Makoto Shinkai’s Weathering with You tasted like something akin to cilantro: soapy, spritely, sometimes confusing, and ultimately, edible. The Japanese animated romance-natural disaster-fantasy film weaves an aesthetically compelling yet narratively lacking film about two young lovers brought together by the power of sunshine amidst Tokyo’s endlessly dreary summer rains. Hodaka, the male protagonist, is presented as an impulsive high school runaway who leaves the vaguely depicted discomfort of his hometown to chase a more unrestrained lifestyle in Tokyo. His story thus becomes entwined with that of Hina, a cheery “sunshine girl” whose prayers cause the city’s clouds to part for minutes of sunlight.

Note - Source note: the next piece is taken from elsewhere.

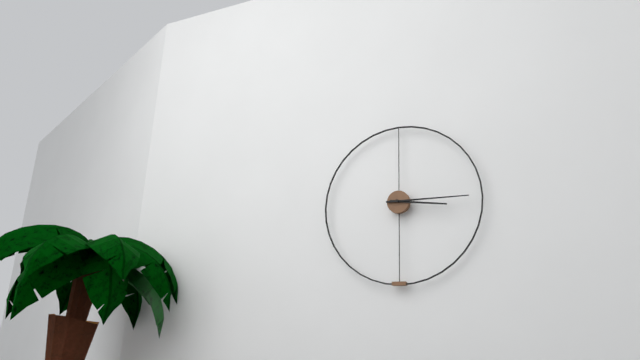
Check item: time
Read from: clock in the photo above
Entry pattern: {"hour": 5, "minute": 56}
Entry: {"hour": 3, "minute": 15}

“I want you more than any blue sky.” – Hodaka Morishima, Weathering with You
The film motions towards gritty themes through the pair’s struggles with homelessness, the sex trade, and armed terror – which at times seem like decorative attempts to add dimension rather than gripping allusions to reality. Due to the sheer number of unresolved issues added to flavor the narrative, the film’s ending felt incomplete and soapy. I questioned the importance of certain ‘gritty’ motifs such as Hodaka’s recurring gun stint, and the development of his savior complex in response to Hina’s woes. I found Hina’s character, an orphaned “sunshine girl” fatefully burdened by dramatic choice, emotionally strong yet ultimately stifled by Hodaka at every twist and turn in the film’s plot. Though Hina braves mature duties to her brother, the eternal fate of Tokyo’s weather, and herself, Hodaka continuously leaps in to save his magical “sunshine girl” – most of the time without her consent. Hina’s acts of sacrifice exhibit both mental strength and a keen understanding of her fate with cumulonimbus clouds; however, they are selfishly averted by the ever-spontaneous Hodaka. Indeed, Hodaka’s character does not seem to view Hina’s personal decisions with the autonomous power that they deserve – eventually, Hodaka’s failure to recognize such leads to Tokyo’s partial submergence in water. I found this plot decision to be the most confusing and also the most inconsistent with the traditional collectivist views perpetuated in many East Asian countries like Japan – why value Hina’s corporeal existence over the entire wellbeing of Tokyo and its citizens? Is Hodaka’s intervention representative of the foolish nature of young love? Or perhaps, the stubborn inaction over climate change concerning Earth as we know it?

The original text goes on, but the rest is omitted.